Ben vengano i test psicologici sui magistrati!


Ormai è storia nota: ogni volta che qualcuno prova a cambiare qualcosa all’interno della magistratura, parte subito un fuoco di fila spaventoso in difesa di questo piccolo, ma potente, corpo sociale.

Mentre a rider, fattorini, infermieri, operai e chi più ne ha, più ne metta può essere inflitta qualsiasi vessazione – addirittura prendendogli il tempo quando vanno al bagno – guai a sfiorare la magistratura e le sue eterne abitudini, pena un cannoneggiamento quotidiano – sostenuto a spron battuto dai media – per restaurare lo status quo.

Eccoci dunque al punto dolente. Lo dico subito, così da spazzare via ogni equivoco: ben vengano i test psicologici sui magistrati!

Io non trovo niente di sbagliato nella proposta del governo – governo che critico per altri versi da mattina a sera: vedasi alla voce inazione sul caro-prezzi – e anzi la ritengo assolutamente ragionevole.

Mi spiego: i giudici godono oggi di impunità quasi assoluta, perchè di fatto il giudizio sul loro operato proviene dai loro colleghi.
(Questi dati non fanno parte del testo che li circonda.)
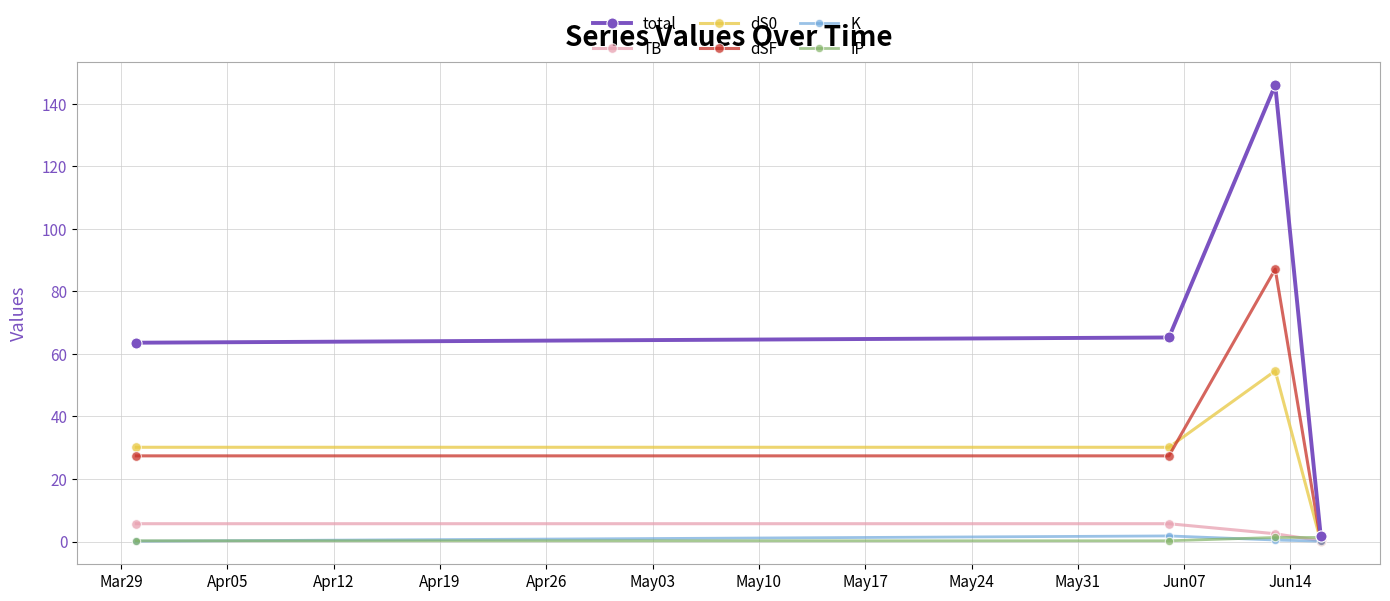

What is the highest value of the K series?

1.8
Le obiezioni di alcuni, ricorrenti in questi giorni, cadono nel vuoto e non centrano il punto: in gioco non è l’autonomia della magistratura, e chiamarla in causa ogni volta significa strumentalizzare un tema realmente importante.

In molti, come ampiamente preventivabile, sostengono che i test ai magistrati non vanno fatti per nessuna ragione al mondo; oppure in alternativa vanno fatti “anche ai politici“, comprensivi di “alcol e droga”. Parole e musica, in questo caso, di Nicola Gratteri.

Ora: non si rende conto, Gratteri, che mentre un giudice decide della sorte di un cittadino da solo nella Camera di Consiglio – e se non sta bene con la testa produce un danno gravissimo, esistenziale, irrimediabile – e non ha neanche la legittimazione che deriva dall’elezione popolare, i politici e i parlamentari – che pure dovrebbero essere controllati sotto tanti, tanti aspetti! – sono eletti e scelti dal popolo, e non possono far danno “individuale” in virtù del loro numero. Certo, i politici possono sbagliare le leggi (e lo fanno di continuo), ma il loro eventuale “errore” esprime un punto di vista popolare e ha natura collegiale.

Tra le due situazioni non c’è quindi alcuna attinenza, e chiamare in causa paralleli del genere è un atto di populismo: i magistrati dovrebbero smetterla di arrampicarsi sugli specchi e accettare qualche controllo aggiuntivo sul loro operato, senza lanciarsi in paragoni che non stanno né in cielo né in terra, senza pretendere di essere esentati in virtù del loro status, senza arroccarsi in difesa dei propri privilegi.

I tempi sono cambiati: accettare di sottoporsi a qualche verifica non farà che accrescere la fiducia collettiva nella magistratura e nel suo operato.

Lo capiranno mai, i Gratteri di questo mondo?